MOON BASE
EPISODE I
A Challenge for Humanity


Humanity has advanced, when it has advanced, not because it has been sober, responsible, and cautious, but because it has been playful, rebellious, and immature.
 (Tom Robbins)


There is no place on our planet more fitting than Venice for discussing the challenge posed by a future human presence on the Moon. It is not because of the spectacular architecture displayed all around nor of the glorious past of the ancient Republic in sailing the distance to faraway lands (in one word: exploration), not even the fact that Marco Polo was born here. The keyword is logistics.

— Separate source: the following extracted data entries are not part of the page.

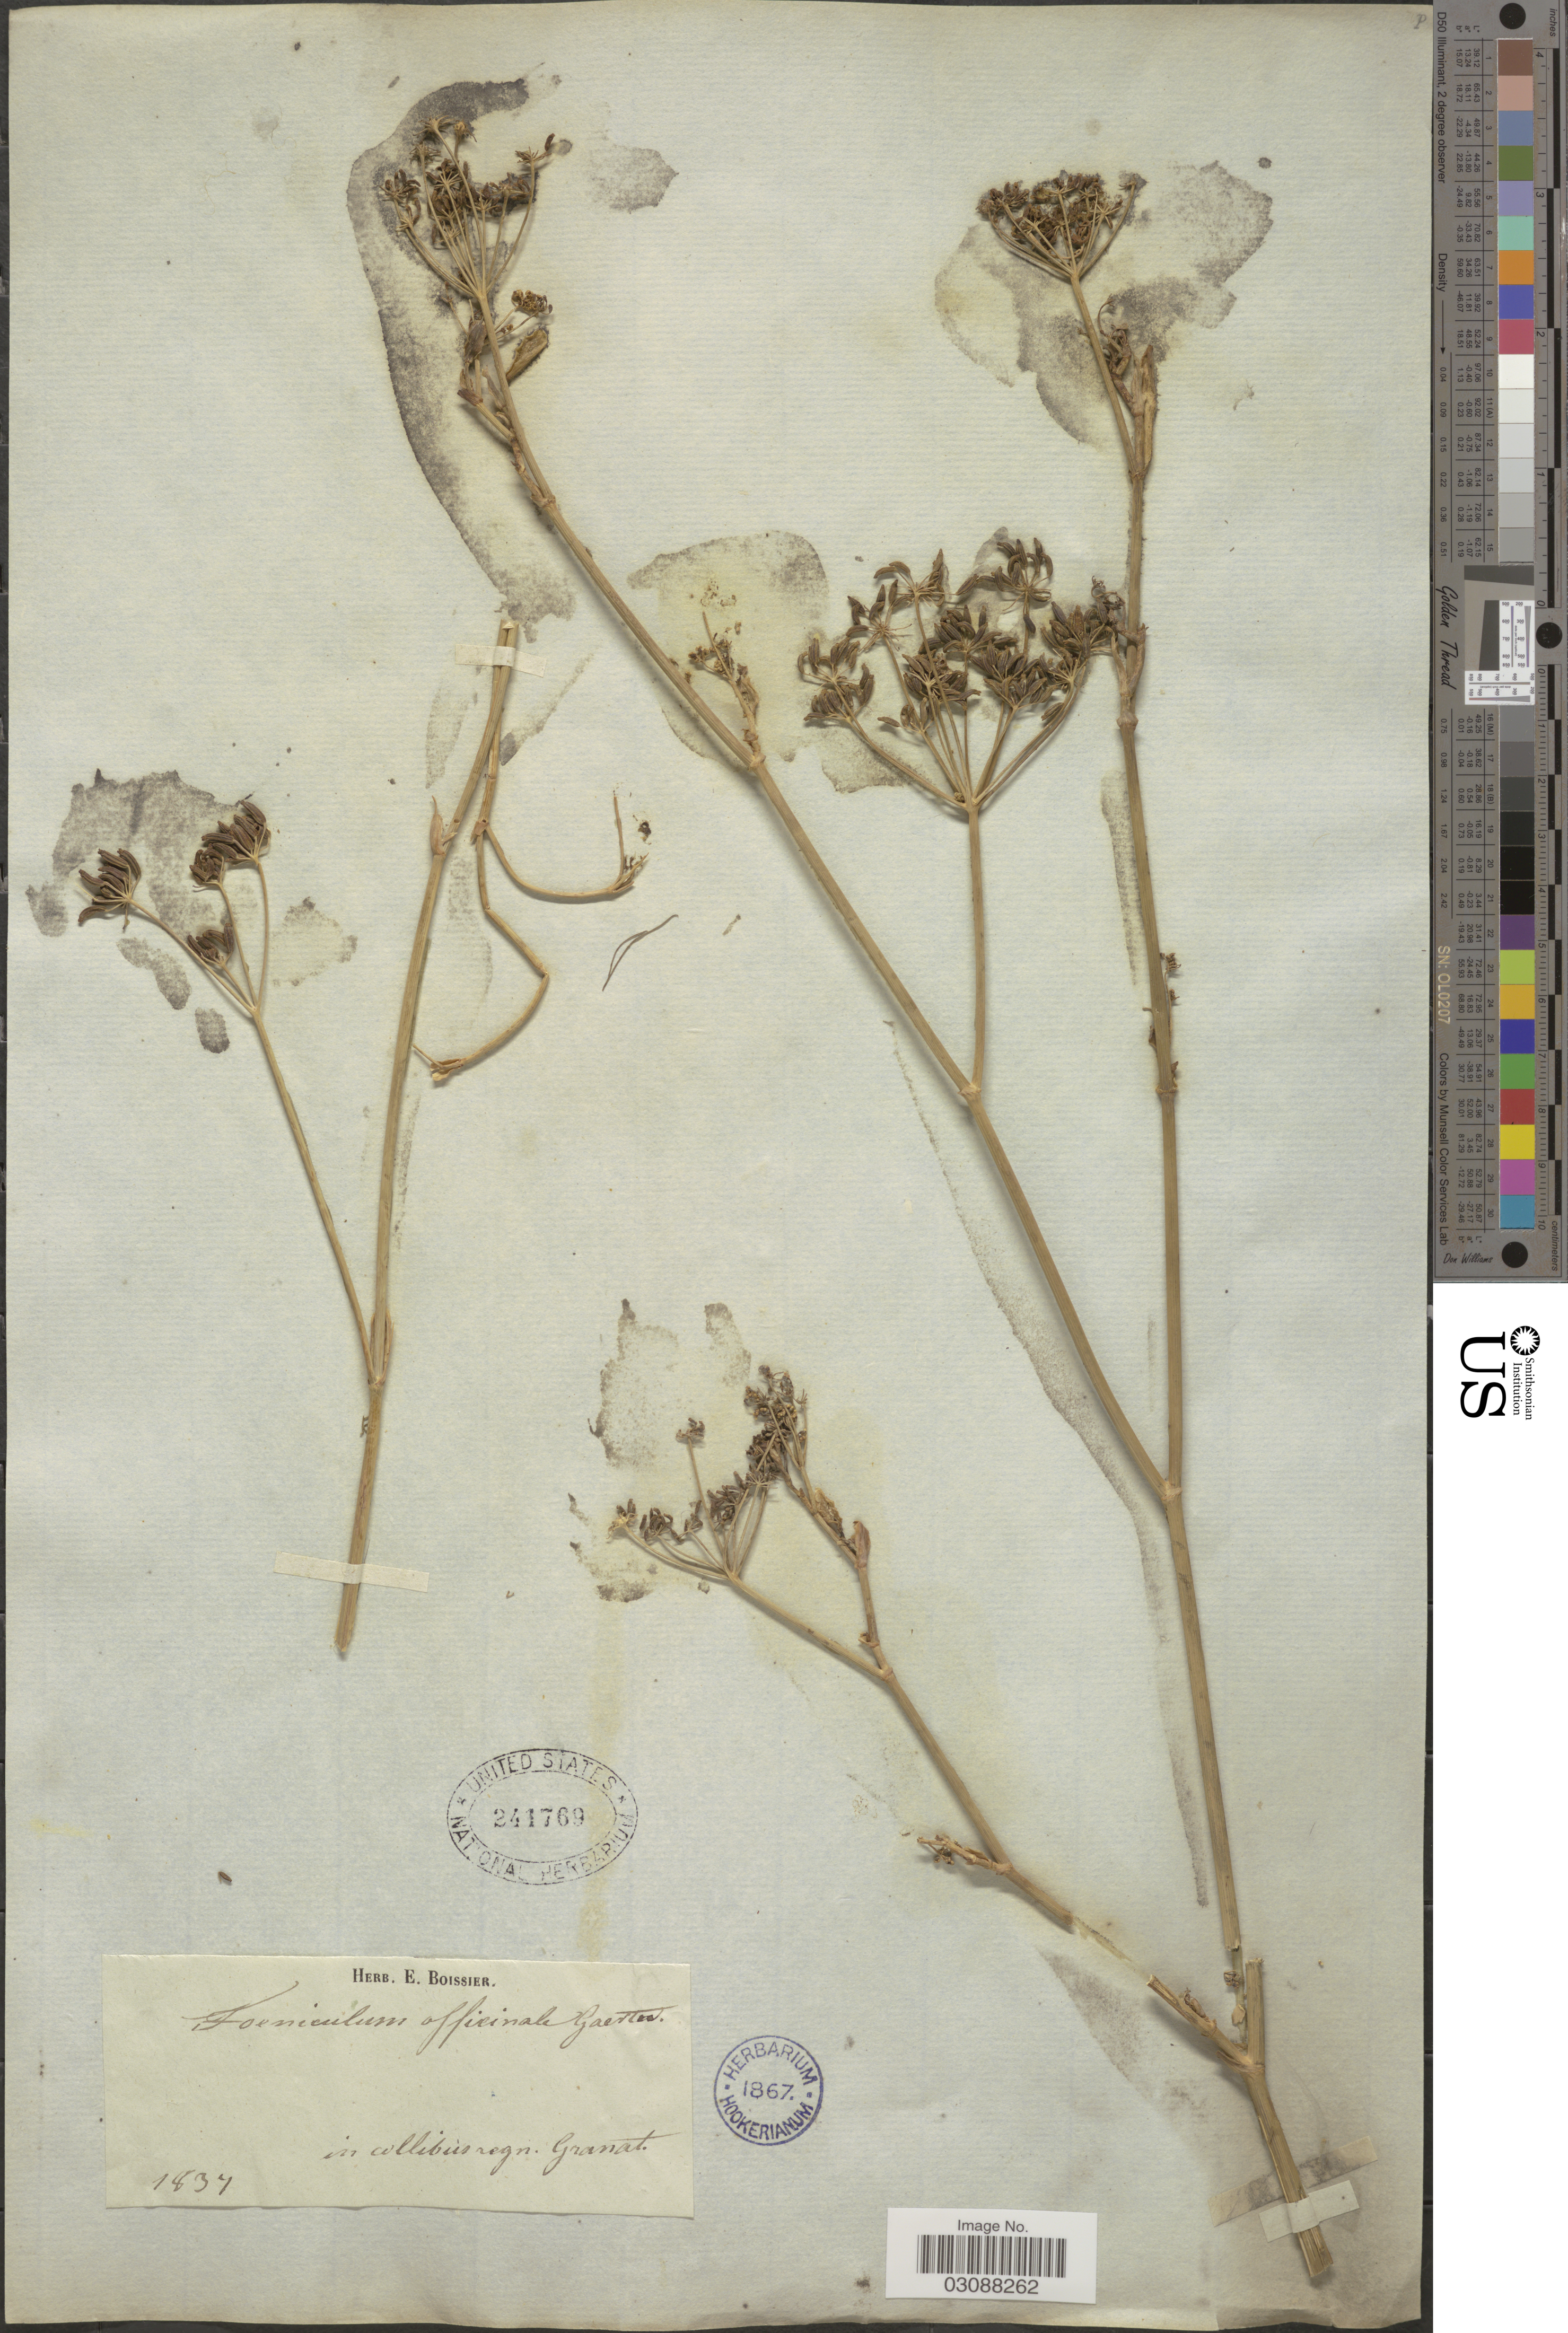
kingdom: Plantae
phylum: Tracheophyta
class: Magnoliopsida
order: Apiales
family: Apiaceae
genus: Foeniculum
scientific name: Foeniculum vulgare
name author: Mill.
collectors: ex herb. E. Boissier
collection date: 1837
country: Spain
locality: In collibus regn. Granat.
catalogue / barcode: US 241769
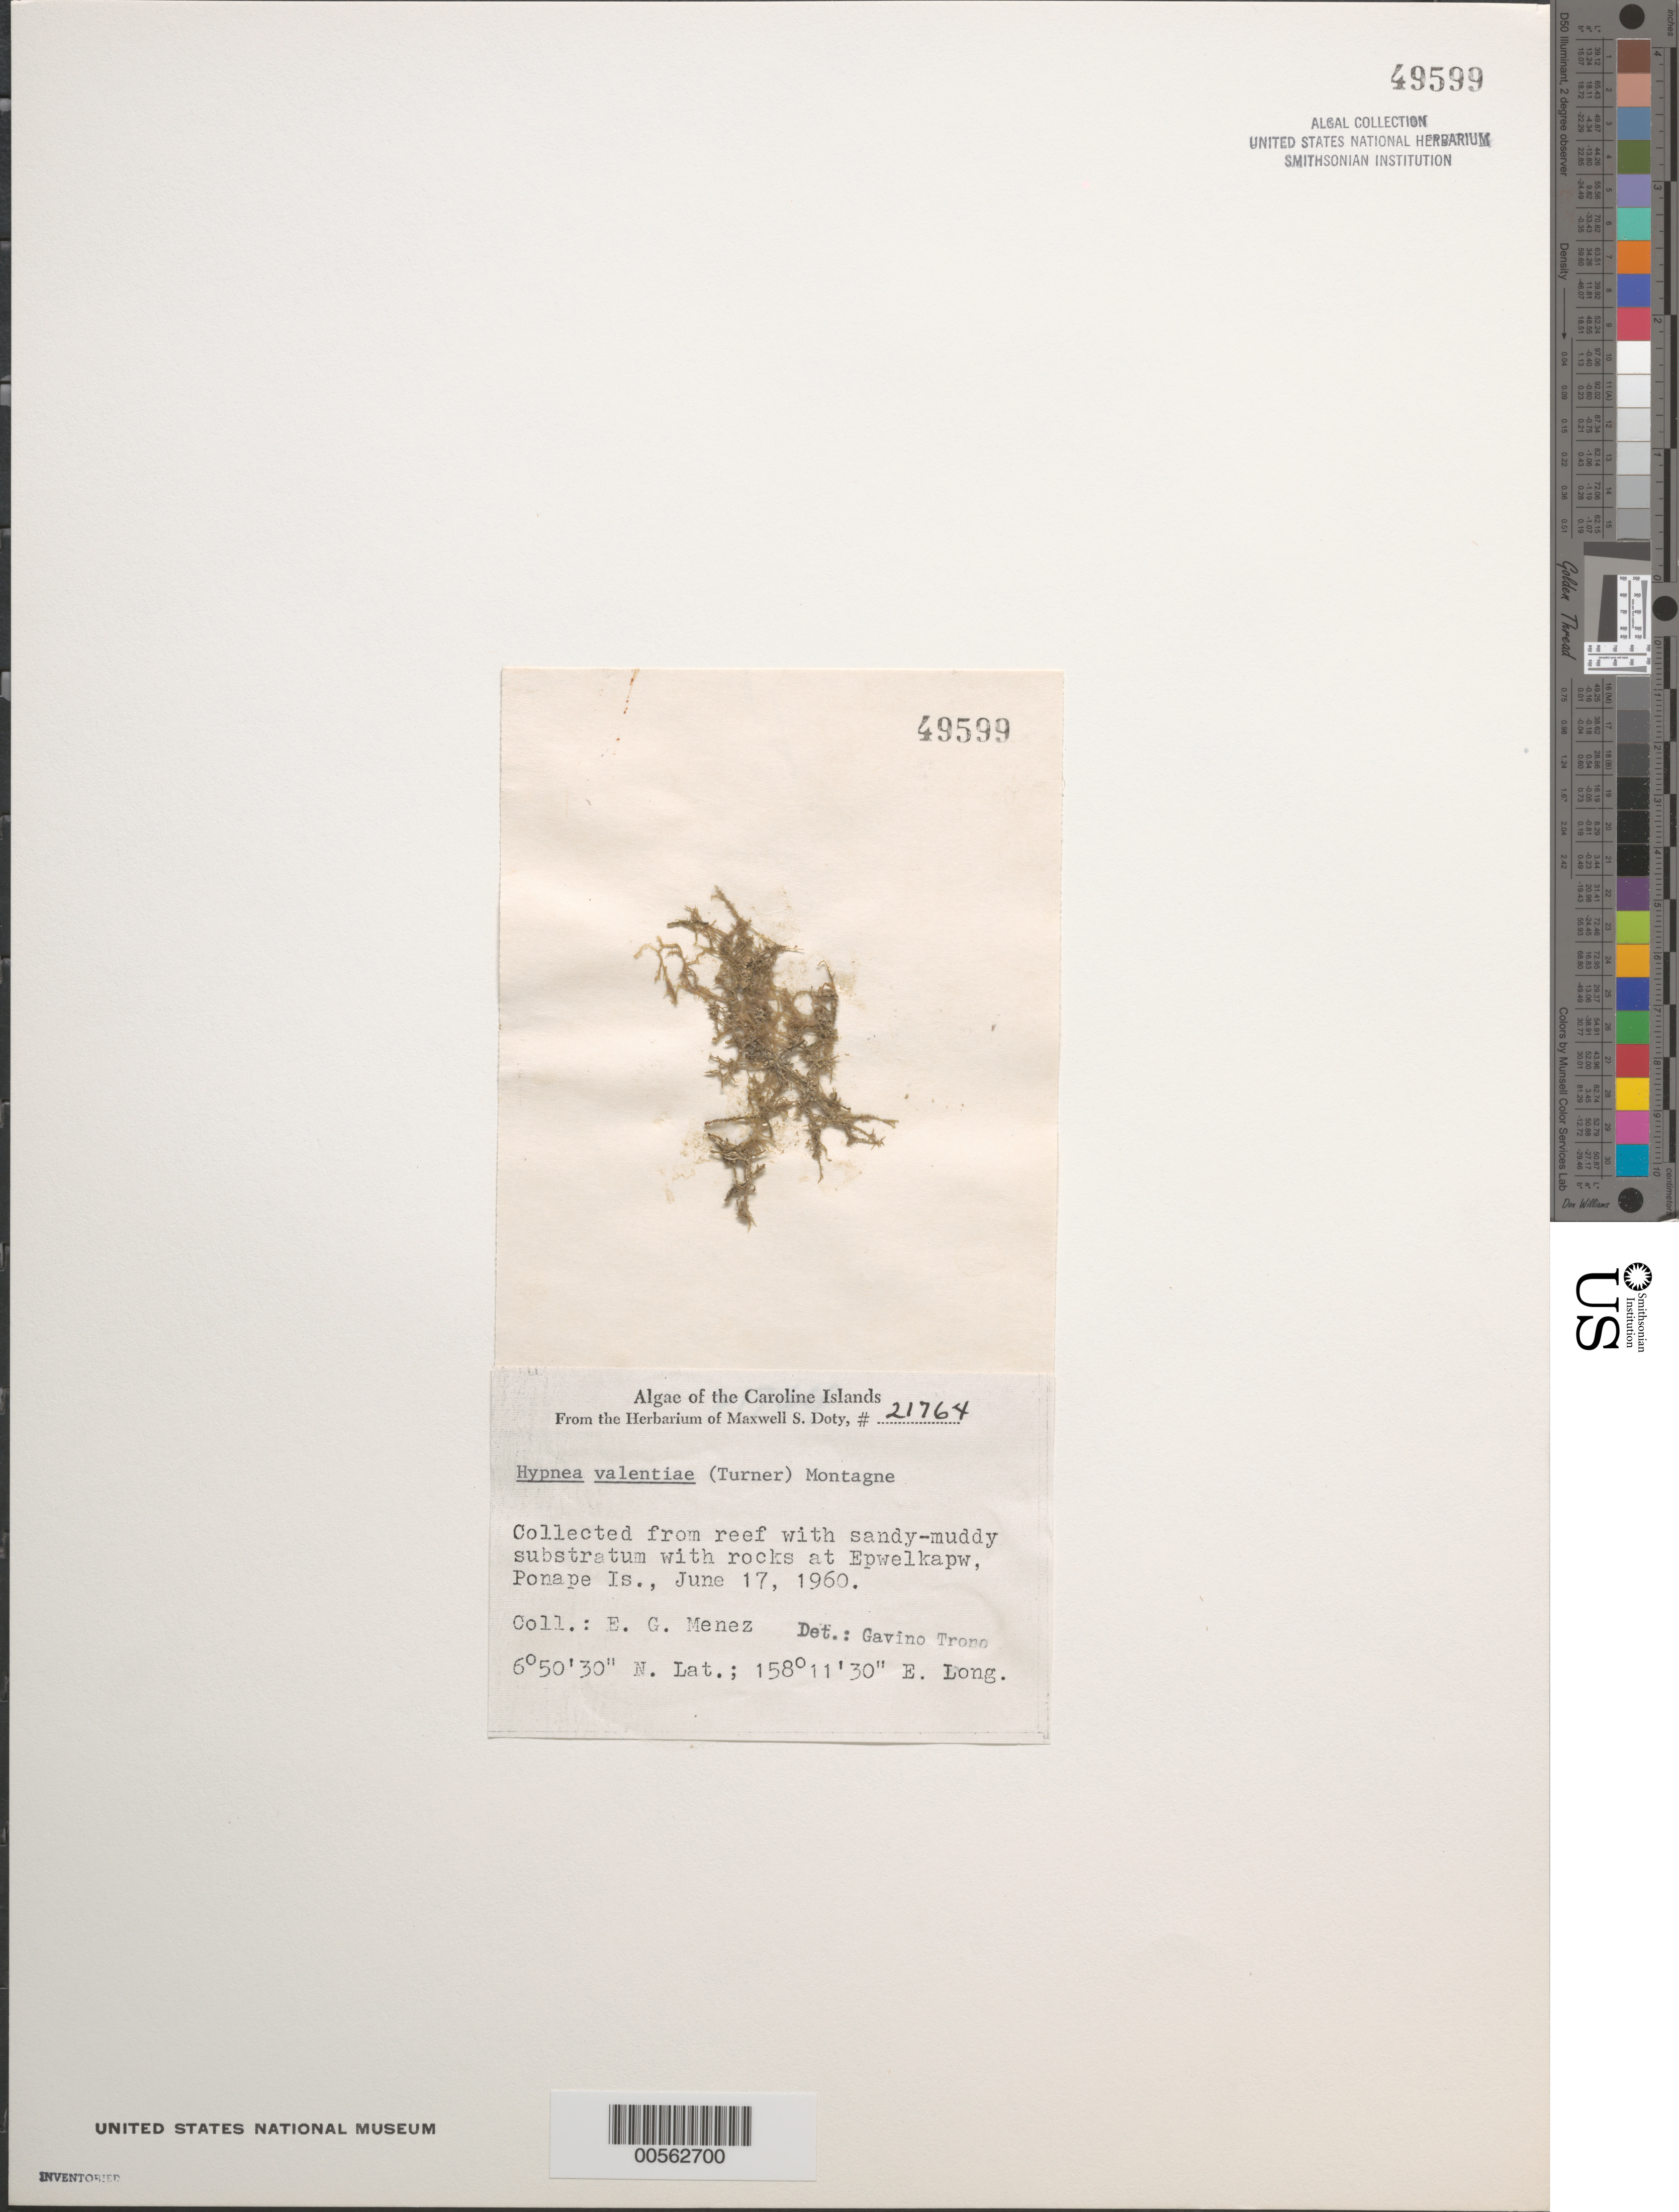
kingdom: Plantae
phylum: Rhodophyta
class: Florideophyceae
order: Gigartinales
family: Cystocloniaceae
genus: Hypnea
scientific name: Hypnea valentiae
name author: (Turner) Mont.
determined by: Trono, Gavino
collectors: Meñez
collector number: MSD 21764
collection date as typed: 17 Jun 1960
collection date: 1960-06-17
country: Micronesia, Federated States of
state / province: Pohnpei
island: Pohnpei [Ponape] Islands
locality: Epwelkapw Islet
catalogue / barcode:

In Venice one travels from an “habitable island” to another on shuttle ferries and cargo ships moving along trajectories which immediately recall the laws of celestial mechanics. Braking is achieved by thrusting in a direction opposite to actual motion and also the timing is essential in order to avoid dangerous close approaches or collisions. Rendezvous and docking exercises are routinely performed by well trained pilots and crew members.

No wonder then that those who came to Venice for attending the first Moon Base Conference experienced two truly “moony” days. Talking passionately about inflatable habitats, space elevators, rectennas, science in low gravity, long-term strategies and short-term planning was followed by embarking on gently rolling lagoon ships to reach out for lunch or to attend the magnificent gala dinner in the Palazzo Pisani and sailing back to the hotel.

By the end of May 2005 the interest in the new vision for the exploration of the Moon, which had been raised by the US President speech a year before, was quickly spreading. The Venice Workshop was timely organized in order to pass on the message: take it seriously, this time we’ll be back to stay. This was the first challenge: to convince people (politicians, scientists, industrial partners, journalists and the public at large) that after a 30-year long worldwide lack of reliable lunar programs, things were rapidly changing. Our time, so different from the Apollo Moon race epoch, called for worldwide international cooperation. Yet political will is never sufficient to grant the future and a preliminary technical assessment is needed. In a sense, the Moon Base community which gathered in Venice started to answer to the four fundamental questions at the core of any intriguing spy story: What? Where? Why? When?

The first two questions are somehow connected: where to go depends on what to do or what you are expected to find once you are there (and vice-versa). A great deal of efforts have been dedicated to identifying the most favourable location for a human settlement on the Moon. General consensus is on polar sites, for many reasons. Energy, for example, is a top issue. The 1:1 spin-orbit synchronous resonance which rules lunar phases is responsible for the Moon showing always the same face to Earth. But the usual way of referring to the other lunar emisphere as the “dark side of the Moon” can be misleading. The 29-day lunar month is also the length of a lunar day, which implies that most of the lunar surface experiences alternating continuous periods of daylight and night time lasting each a little more than two weeks. This, in turn, means facing a number of brand new technical problems – never addressed by the quick Apollo missions – for surviving the long lunar night.

A possible way out relies on the consideration that the low obliquity of the Moon (1.5 degrees) coupled with  the 5 degree inclination of her orbital plane on the ecliptic, accounts for reduced polar circles. The steep borders of impact craters close to the poles could then raise high enough to remain in sunlight for up to 90% of the lunar month, thus providing an almost continuous source of solar energy.
Conversely, the bottom of high latitude craters may hide regions never touched by the warmth of the Sun. The existence of such “cold traps” is even more significant for exploration. If large ice reservoirs implanted by cometary impacts are still there, a source of everything that can be made out of hydrogen and oxygen (air for breathing, rocket fuel, drinkable water, electricity) is at hand. First spotted by the radar on board the last generation lunar orbiters, they still await confirmation. But there is little doubt that it is a finding that could change dramatically the whole lunar exploration scenario.
 
Brainstorming on the motivations behind the challenge posed by a Moon Base was, of course, one of the major issues. Whether for the good or for the bad, the word “exploration” seems to have lost its self-explanatory meaning as well as its confidence of acting for the benefit of humankind. Actually the real question was twofold: why should we go back to the Moon? and why with humans and not just relying on highly computerized robotics?
A wide spectrum of answers was given, ranging from more or less known historical examples to apparently naïve statements such as “if not for us, who else then?”. Big science is always a good start but unfortunately its own nature is of being unable as well of knowing in advance which direction major discoveries come from. On more technological grounds, one of the most appealing reasons is provided by the possibility of finding on the Moon the long-sought clean and unlimited energy source for the Earth. Lunar solar power plants foresee covering with solar panels wide regions on the Moon and then transferring energy to our planet by microwave radiation. Conversion back to electricity is done by ground stations equipped with the so-called “rectennas”.

Answering “when?” this is all going to happen is notoriously risky for everyone working on long-term space enterprises. Nevertheless Karl Heiss of High Frontiers, one of the promoters of the Moon Base Conference, is reported to have said that if by 2015 men have not set foot again on the Moon, then the whole audience would be entitled to write to him a formal letter of complaint!